FPC Issues Brief Defending Its Win Against NY Carry Restrictions

The Firearms Policy Coalition is one of the many gun rights groups out there that seems to have stepped up their game while the NRA was embroiled in a fight for its very existence. It takes on a lot of fights in the courts and on social media, with some unconventional tactics on the latter.

Let’s just say I’m a fan.

In the courtroom, though, they’re notching plenty of wins, and that includes one against New York’s unconstitutional carry restrictions. Now, they’re defending that win as things move to the next level.

Today, Firearms Policy Coalition (FPC) announced that it filed its answering brief with the federal Court of Appeals for the Second Circuit in Christian v. James, an FPC Law case that challenges New York’s laws banning firearms on all publicly accessible private property without the express consent of the owner. 

These accelerated appellate proceedings closely follow the Western District of New York’s judgment in favor of the FPC plaintiffs just two months ago in January.
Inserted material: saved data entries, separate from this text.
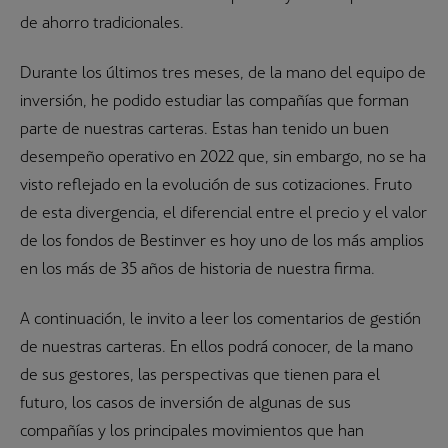
de ahorro tradicionales.
Durante los últimos tres meses, de la mano del equipo de
inversión, he podido estudiar las compañías que forman
parte de nuestras carteras. Estas han tenido un buen
desempeño operativo en 2022 que, sin embargo, no se ha
visto reflejado en la evolución de sus cotizaciones. Fruto
de esta divergencia, el diferencial entre el precio y el valor
de los fondos de Bestinver es hoy uno de los más amplios
en los más de 35 años de historia de nuestra firma.
A continuación, le invito a leer los comentarios de gestión
de nuestras carteras. En ellos podrá conocer, de la mano
de sus gestores, las perspectivas que tienen para el
futuro, los casos de inversión de algunas de sus
compañías y los principales movimientos que han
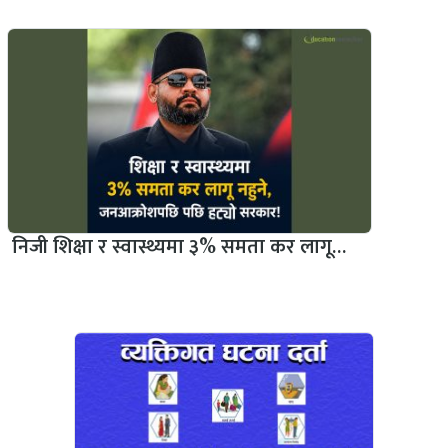
निजी शिक्षा र स्वास्थ्यमा ३% समता कर लागू…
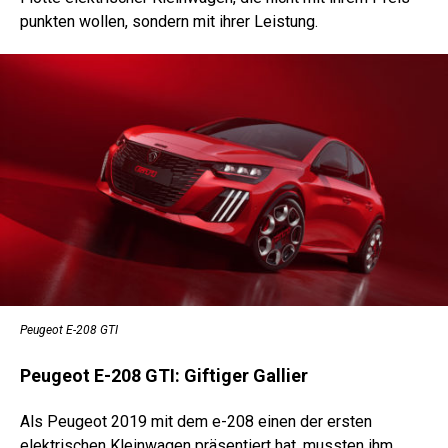
punkten wollen, sondern mit ihrer Leistung.
Peugeot E-208 GTI
Peugeot E-208 GTI: Giftiger Gallier
Als Peugeot 2019 mit dem e-208 einen der ersten
elektrischen Kleinwagen präsentiert hat, mussten ihm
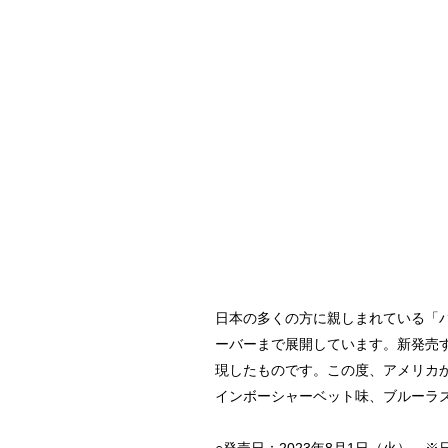
日本の多くの方に親しまれている「ハ
ーバーまで展開しています。新発売す
現したものです。この度、アメリカ
インボーシャーベット味、ブルーラ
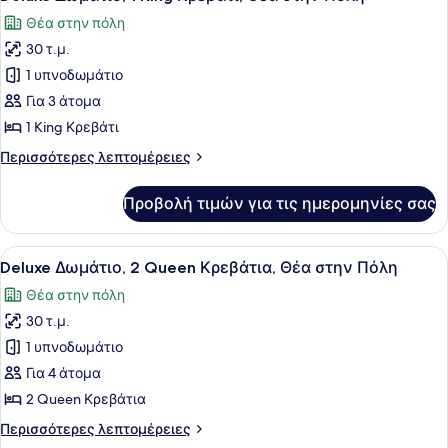
όλων
Κρεβάτια
Θέα στην πόλη
των
30 τ.μ.
φωτογραφιών
για
1 υπνοδωμάτιο
Deluxe
Για 3 άτομα
Δωμάτιο,
1 King Κρεβάτι
1
Περισσότερες
Περισσότερες λεπτομέρειες
King
λεπτομέρειες
Κρεβάτι,
για
Προβολή τιμών για τις ημερομηνίες σας
Deluxe
Θέα
Δωμάτιο,
στην
1
Προβολή
Ένα δωμάτιο ξενοδοχείου με δύο κρ
Πόλη
4
King
Deluxe Δωμάτιο, 2 Queen Κρεβάτια, Θέα στην Πόλη
όλων
Κρεβάτι,
Θέα στην πόλη
Θέα
των
στην
30 τ.μ.
φωτογραφιών
Πόλη
για
1 υπνοδωμάτιο
Deluxe
Για 4 άτομα
Δωμάτιο,
2 Queen Κρεβάτια
2
Περισσότερες
Περισσότερες λεπτομέρειες
Queen
λεπτομέρειες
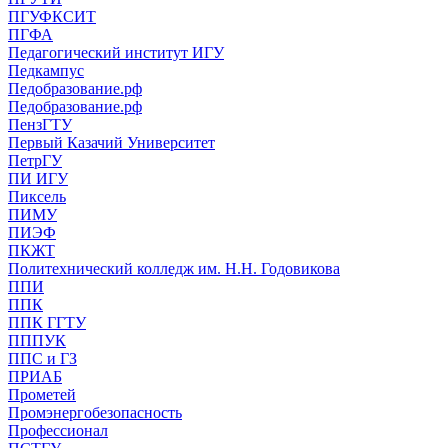
ПГУФКСИТ
ПГФА
Педагогический институт ИГУ
Педкампус
Педобразование.рф
Педобразование.рф
ПензГТУ
Первый Казачий Университет
ПетрГУ
ПИ ИГУ
Пиксель
ПИМУ
ПИЭФ
ПКЖТ
Политехнический колледж им. Н.Н. Годовикова
ППИ
ППК
ППК ГГТУ
ПППУК
ППС и ГЗ
ПРИАБ
Прометей
Промэнергобезопасность
Профессионал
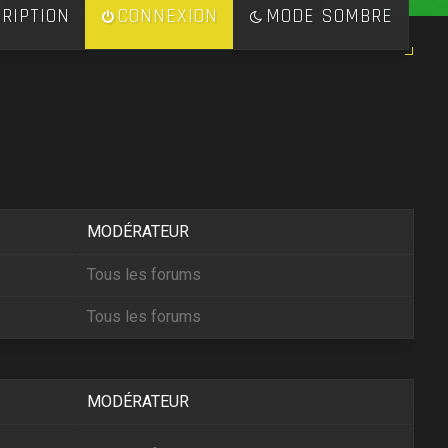
RIPTION
CONNEXION
MODE SOMBRE
MODÉRATEUR
Tous les forums
Tous les forums
MODÉRATEUR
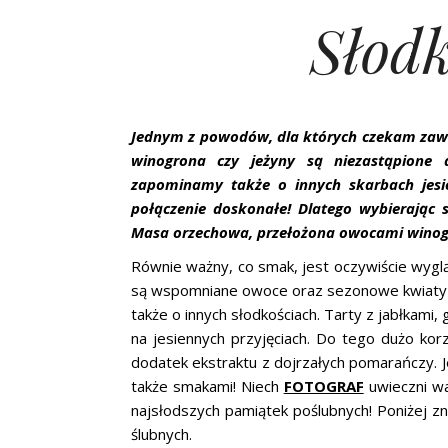
Słodk
Jednym z powodów, dla których czekam zawsze
winogrona czy jeżyny są niezastąpione d
zapominamy także o innych skarbach jesien
połączenie doskonałe! Dlatego wybierając
Masa orzechowa, przełożona owocami winogr
Równie ważny, co smak, jest oczywiście wyglą
są wspomniane owoce oraz sezonowe kwiaty – 
także o innych słodkościach. Tarty z jabłkami,
na jesiennych przyjęciach. Do tego dużo ko
dodatek ekstraktu z dojrzałych pomarańczy. Je
także smakami! Niech
FOTOGRAF
uwieczni wa
najsłodszych pamiątek poślubnych! Poniżej zn
ślubnych.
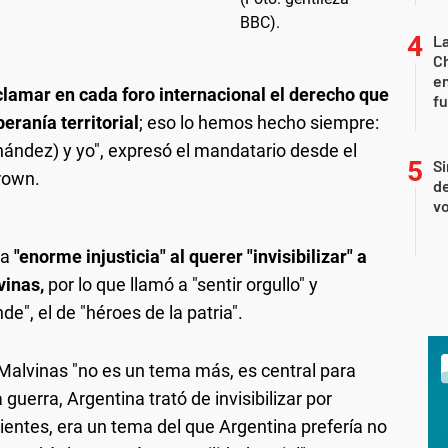
La
Ch
en
clamar en cada foro internacional el derecho que
f
eranía territorial
; eso lo hemos hecho siempre:
ernández) y yo", expresó el mandatario desde el
Si
rown.
de
vo
na
"enorme injusticia" al querer "invisibilizar" a
vinas,
por lo que llamó a "sentir orgullo" y
de", el de "héroes de la patria".
Malvinas "no es un tema más, es central para
guerra, Argentina trató de invisibilizar por
entes, era un tema del que Argentina prefería no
This brief can be viewed at firearmspolicy.org/boron.

New York’s ban “implicates the plain text of the Second Amendment by regulating where firearms may lawfully be carried. And it cannot be reconciled with the historic principles underlying the Second Amendment,” argues the brief. “This Court already has held that the State is unlikely to be able to justify the law historically. The Court should now hold that its prediction was correct.”

“We are committed to putting an end to this immoral and unconstitutional law, whatever it takes, and this brief is an important step to that end,” said FPC President Brandon Combs. “This outrageous regulatory scheme simply cannot pass constitutional muster and the Second Circuit should hold as much without delay.”

This is one of what FPC refers to as their “high-impact strategic litigation program,” where they target particularly unjust laws and try to take them down so as to maximize personal liberty throughout the nation.

It’s a smart strategy, especially because the rulings rarely just affect the law in question.

While the Bruen decision did say it was constitutional to ban guns in certain “sensitive places,” it also warned against New York making the entire island of Manhattan a gun-free zone. However, the way New York responded adheres to the letter of that but not the spirit. It’s like they couldn’t understand the point Justice Clarence Thomas was trying to make there.

Further, let’s also note that no other right is considered prohibited on private property without the express permission of the owner. In all other cases, the presumption is that your rights are intact until and unless the owner says otherwise. You’re presumed to have free speech until you say something the owner doesn’t like and asks you to either stop or leave. You aren’t presumed to be unable to pray over your meal in a restaurant without the owner’s permission, either.

Why do guns get treated differently from other rights preserved in the Constitution?

The short answer is that they shouldn’t be. This is why Second Amendment rights are said to be treated as second-class rights, and that should end. FPC is clearly doing their part to make that happen.